電界の強さ(電界の大きさ)$E$は$E=\dfrac{V}{d}[V/m]$から、$V$と$d$によって決まるので、誘電率とは関係が無い。
2つの点電荷間の電界の強さ$E=\dfrac{1}{4 \pi \epsilon_0 \epsilon_r} \dfrac{Q}{r^2}[V/m]$を考えると間違えてしまうので、注意してください。



(1)誘電体内の等電位面は,電極板と誘電体の境界面に対して平行である。
                                                    ・・・・・正しい。

 電気力線は、+から-の極板に垂直に向かって進みます。また、電界の強さ(電界の大きさ)$E$は$E=\dfrac{V}{d}[V/m]$となり、どの場所でも等しくなります。よって、等電位面$V=Ed$から、極板に平行となります。

 

(2)コンデンサに蓄えられる電荷量は,誘電率が大きいほど大きくなる。
                                                    ・・・・・正しい。
コンデンサの静電容量は$C=\epsilon_0 \epsilon_r \dfrac{S}{d}$となり、比誘電率$ \epsilon_r $が大きくなると、静電容量大きくなります。また、$Q=CV$より、$C$が大きくなると、コンデンサに蓄えられる電荷量は大きくなります。
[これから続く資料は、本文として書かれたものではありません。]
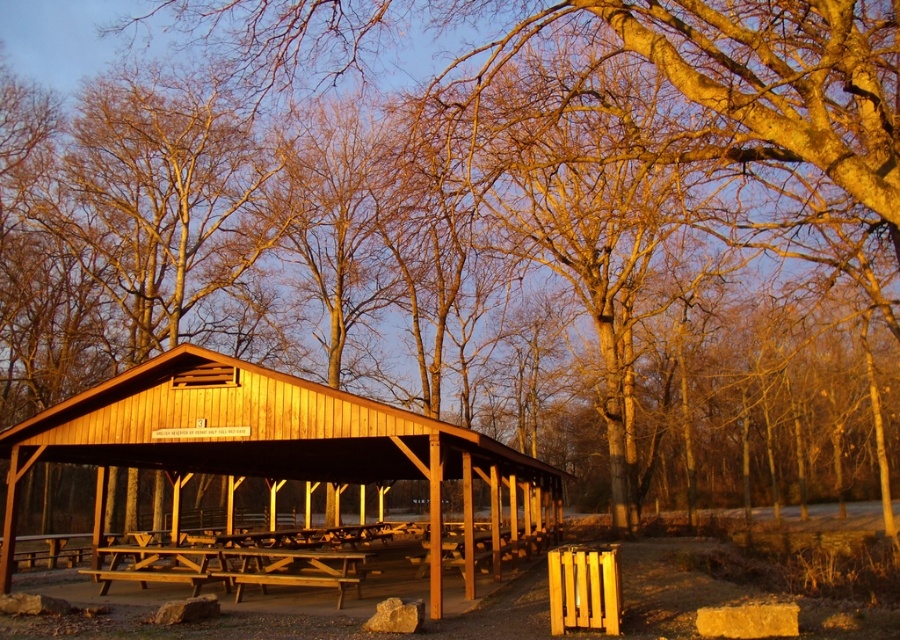
You are planning to host a small gathering and need to decide whether the wooden picnic table at center can fit inside the wooden hut at center. Based on the size comparison provided, can the picnic table fit inside the hut?

The wooden hut at center is bigger than the wooden picnic table at center, so the picnic table can fit inside the hut.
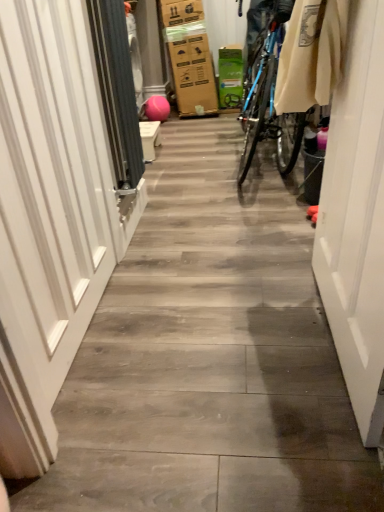
Question: From a real-world perspective, is gray fabric screen door at left physically located above or below white glossy door at right?

Choices:
 (A) below
 (B) above

Answer: (B)

Question: Considering the relative positions of gray fabric screen door at left and white glossy door at right in the image provided, is gray fabric screen door at left to the left or to the right of white glossy door at right?

Choices:
 (A) left
 (B) right

Answer: (A)

Question: Based on their relative distances, which object is farther from the gray fabric screen door at left?

Choices:
 (A) white glossy door at right
 (B) white glossy door at left

Answer: (A)

Question: Considering the real-world distances, which object is farthest from the white glossy door at right?

Choices:
 (A) white glossy door at left
 (B) gray fabric screen door at left

Answer: (B)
(4)誘電体内の電束密度の大きさは,電極板の単位面積当たりの電荷量の大きさに等しい。
                                                    ・・・・・正しい。

$Q=CV$、電束密度$D=\epsilon_0 \epsilon_r E$、$C=\epsilon_0 \epsilon_r \dfrac{S}{d}$、$E=\dfrac{V}{d}[V/m]$より、$D=\epsilon_0 \epsilon_r \dfrac{V}{d} =\dfrac{\epsilon_0 \epsilon_r  C V}{\epsilon_0 \epsilon_r  S}=\dfrac{Q}{S}$となり、単位面積当たりの電荷量の大きさに等しくなります。